◆ **Your assignment**: Exact copy, pictures excluded: reproduce every record below.

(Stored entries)
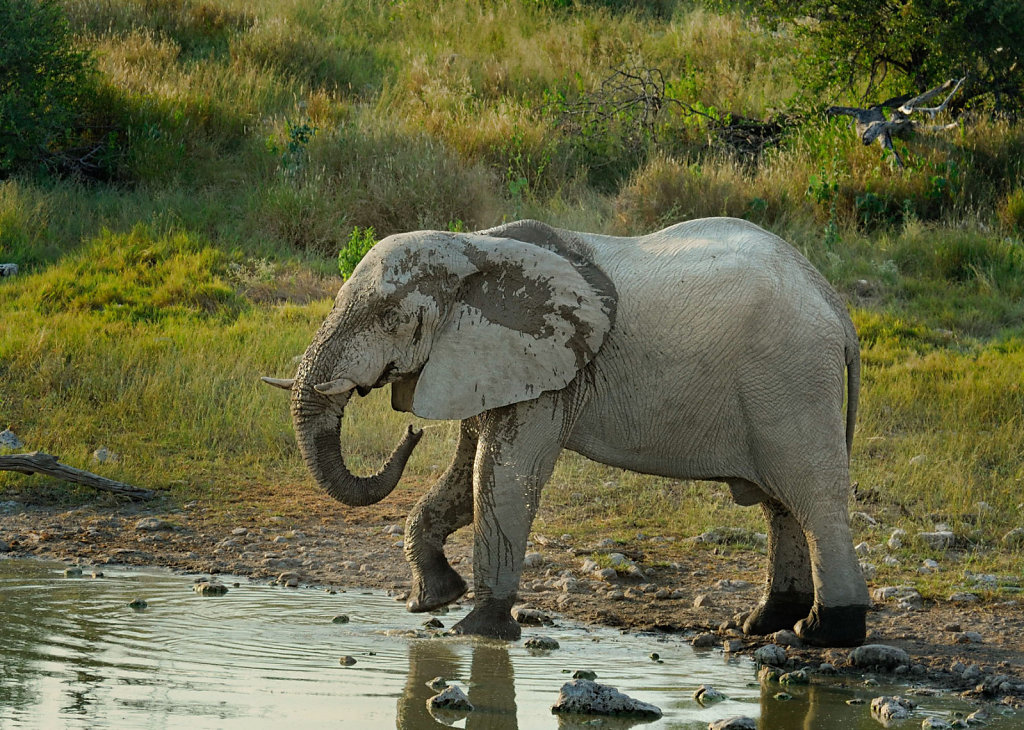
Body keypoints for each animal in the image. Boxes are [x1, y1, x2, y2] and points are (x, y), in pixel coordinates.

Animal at [264, 215, 872, 642]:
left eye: (390, 317)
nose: (409, 435)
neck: (472, 246)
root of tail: (836, 307)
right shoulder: (490, 358)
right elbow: (466, 477)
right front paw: (431, 600)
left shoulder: (551, 366)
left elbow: (501, 476)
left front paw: (477, 631)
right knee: (780, 505)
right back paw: (761, 625)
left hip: (792, 377)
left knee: (813, 499)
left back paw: (824, 634)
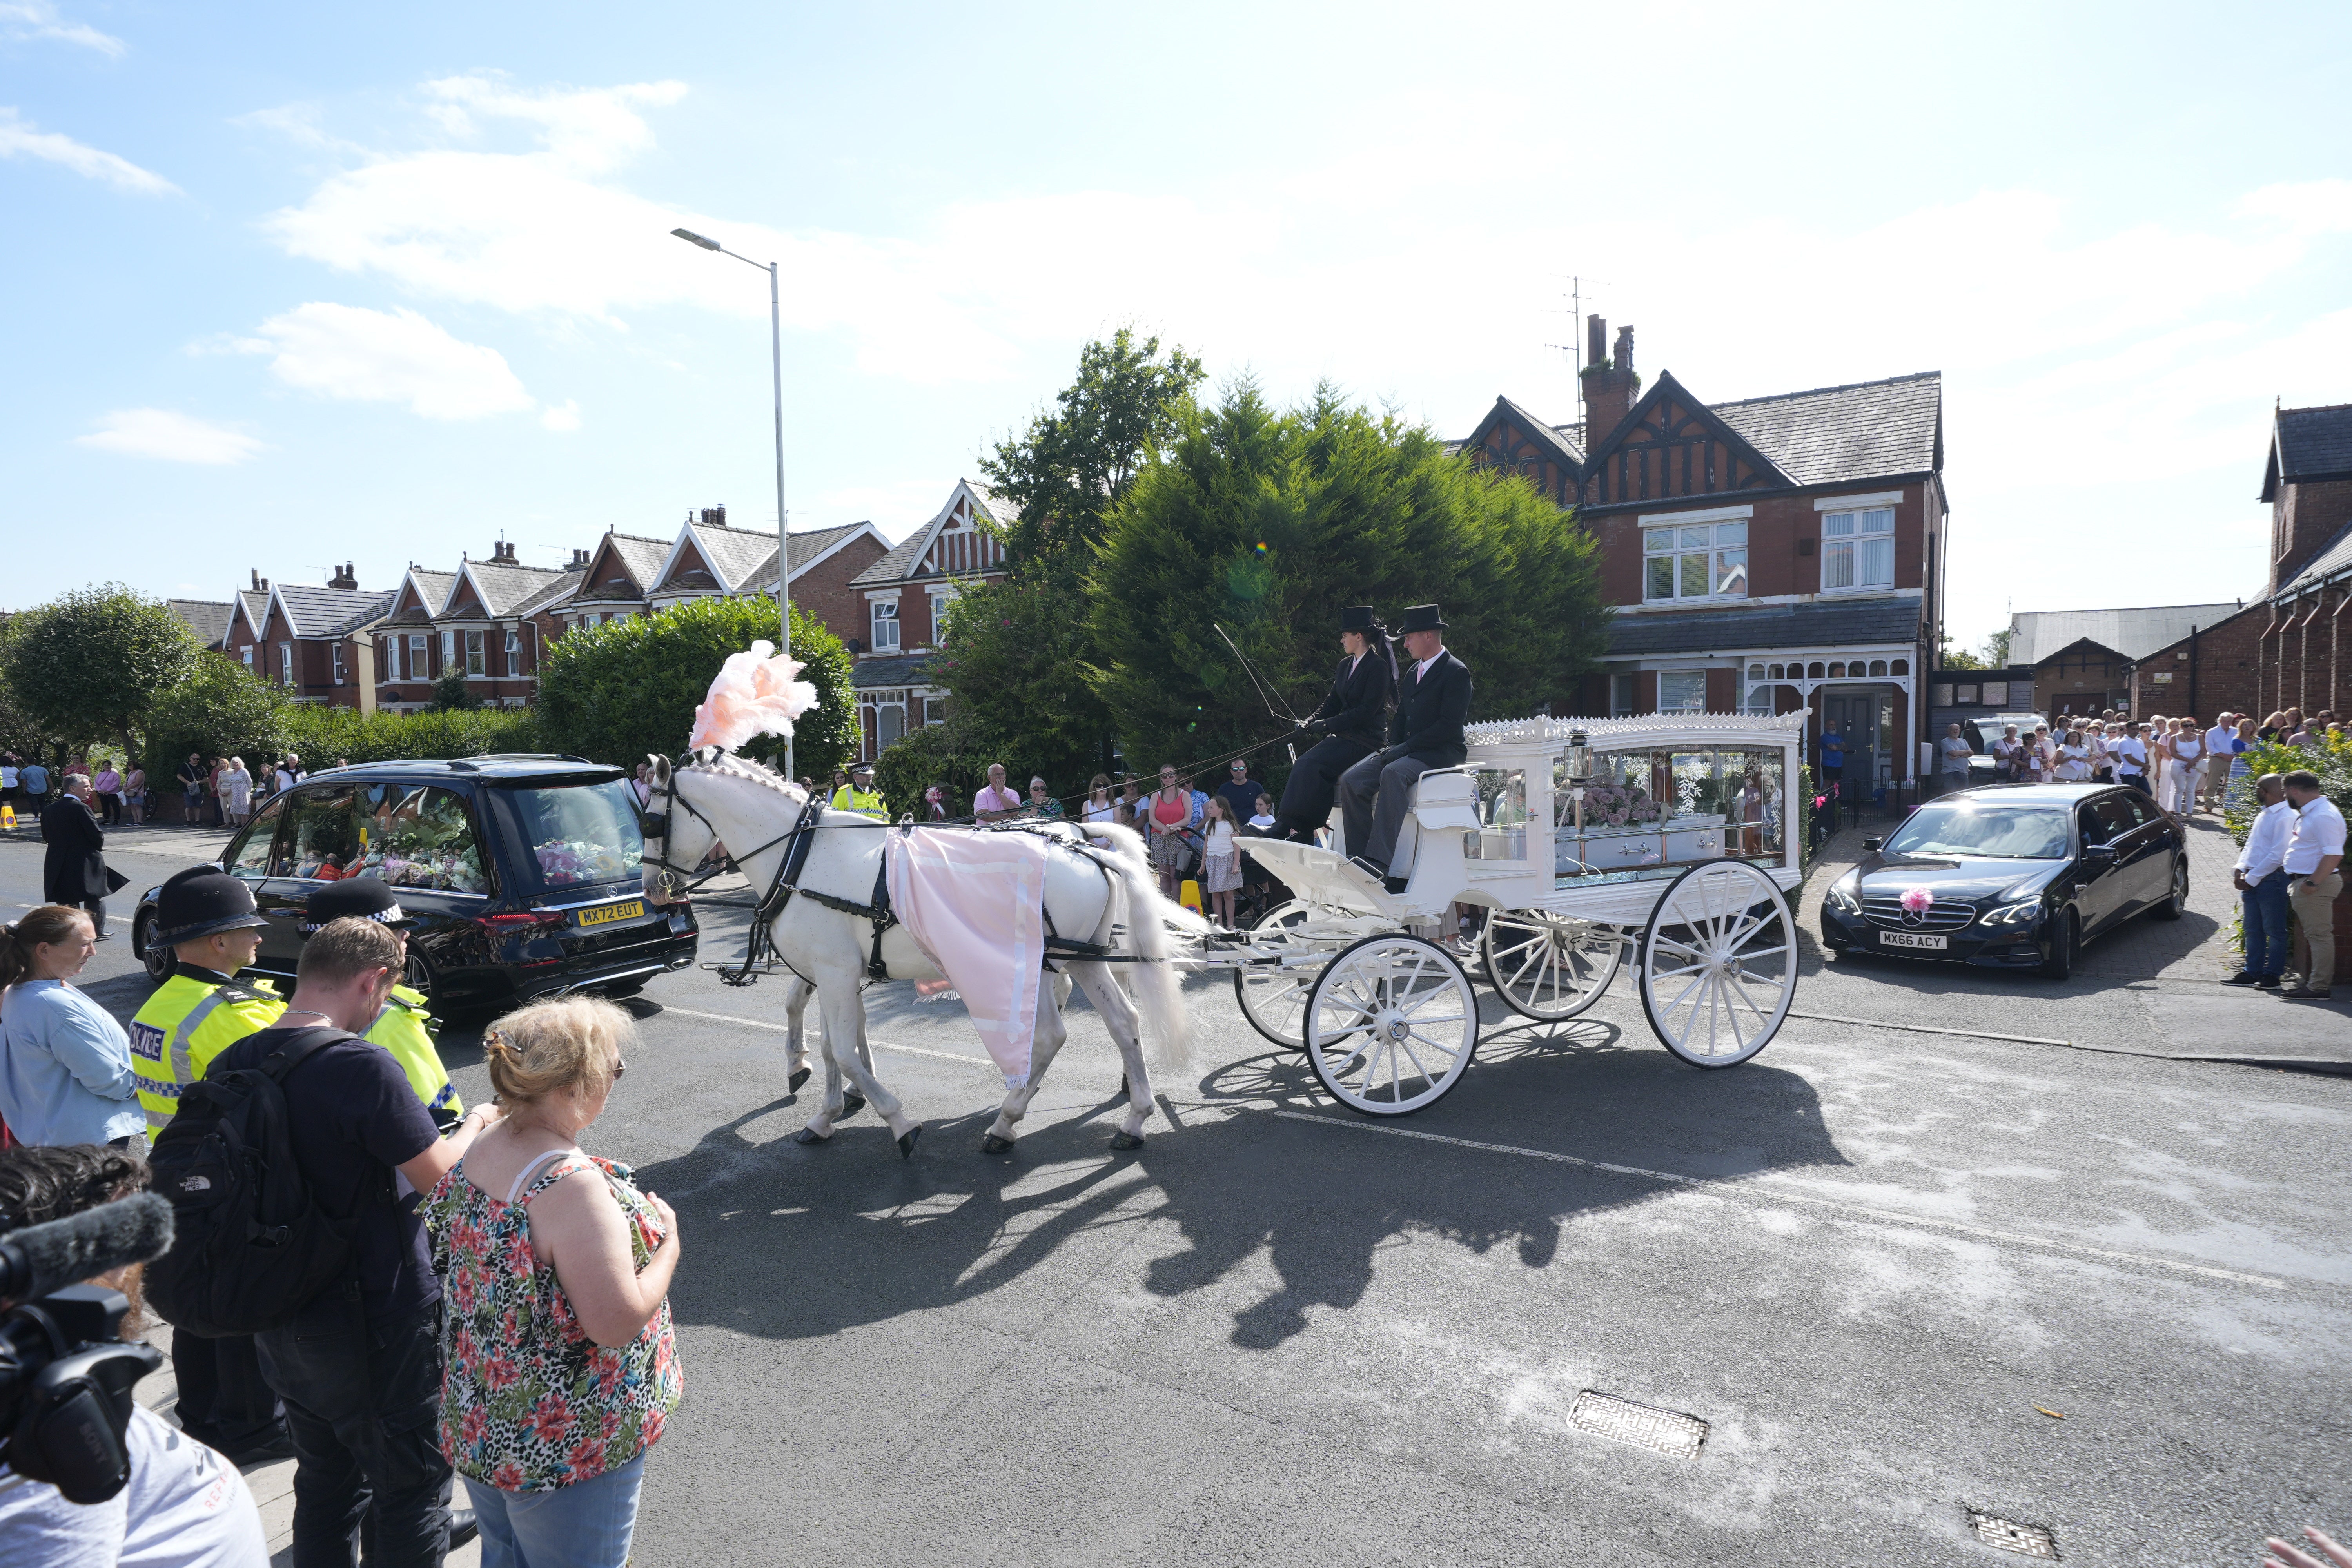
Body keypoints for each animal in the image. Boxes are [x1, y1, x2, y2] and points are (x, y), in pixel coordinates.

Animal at [640, 752, 1195, 1161]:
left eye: (649, 817)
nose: (653, 889)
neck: (801, 857)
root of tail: (1084, 845)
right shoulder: (834, 972)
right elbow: (831, 1046)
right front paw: (825, 1115)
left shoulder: (836, 974)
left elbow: (844, 1051)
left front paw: (898, 1122)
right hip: (1081, 958)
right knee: (1123, 1022)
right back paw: (1132, 1119)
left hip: (1038, 964)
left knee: (1052, 1036)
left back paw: (1008, 1120)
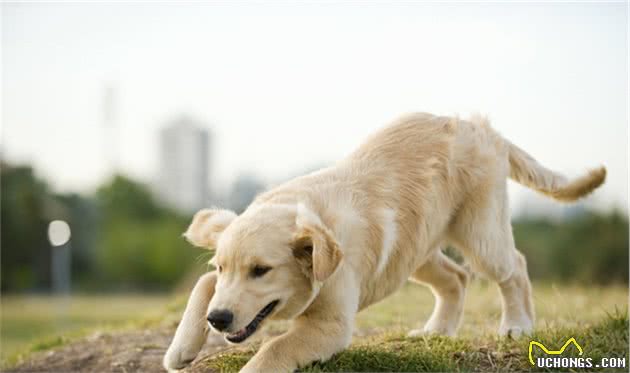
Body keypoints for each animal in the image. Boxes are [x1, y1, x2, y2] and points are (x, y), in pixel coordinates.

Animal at [163, 112, 608, 370]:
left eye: (261, 271)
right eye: (223, 267)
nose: (219, 320)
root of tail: (478, 125)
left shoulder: (330, 325)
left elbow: (274, 349)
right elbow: (202, 285)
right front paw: (181, 348)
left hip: (480, 233)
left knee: (514, 267)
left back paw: (517, 324)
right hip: (414, 252)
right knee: (457, 277)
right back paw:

◆ **Answer for this exercise**:
Body keypoints for each animal in the image. Boxes are [x1, y1, x2, y2] and points are (x, y), in pixel coordinates.

Animal at [264, 215, 872, 642]:
left eye: (390, 317)
nose: (409, 435)
neck: (472, 246)
root of tail: (836, 307)
right shoulder: (490, 358)
right elbow: (466, 477)
right front paw: (431, 600)
left shoulder: (551, 366)
left elbow: (501, 476)
left front paw: (477, 631)
right knee: (780, 505)
right back paw: (761, 625)
left hip: (792, 377)
left knee: (813, 499)
left back paw: (824, 634)
Body keypoints for each animal in the image. Boxes are [x1, y1, x2, y2] and points are (x, y), in pixel coordinates.

Animal at [640, 752, 1195, 1161]:
left eye: (649, 817)
nose: (653, 889)
neck: (801, 857)
root of tail: (1084, 845)
right shoulder: (834, 972)
right elbow: (831, 1046)
right front paw: (825, 1115)
left shoulder: (836, 974)
left elbow: (844, 1051)
left front paw: (898, 1122)
right hip: (1081, 958)
right knee: (1123, 1022)
right back paw: (1132, 1119)
left hip: (1038, 964)
left knee: (1052, 1036)
left back paw: (1008, 1120)
Body keypoints for each animal in the image. Boxes are [x1, y1, x2, y2] and points are (x, y), in pixel coordinates.

Animal at [163, 112, 608, 370]:
left eye: (261, 271)
right eye: (223, 267)
nose: (219, 320)
root of tail: (478, 125)
left shoulder: (330, 325)
left elbow: (274, 349)
right elbow: (202, 285)
right front paw: (181, 348)
left hip: (480, 233)
left knee: (514, 267)
left back paw: (517, 324)
right hip: (414, 252)
right knee: (457, 277)
right back paw:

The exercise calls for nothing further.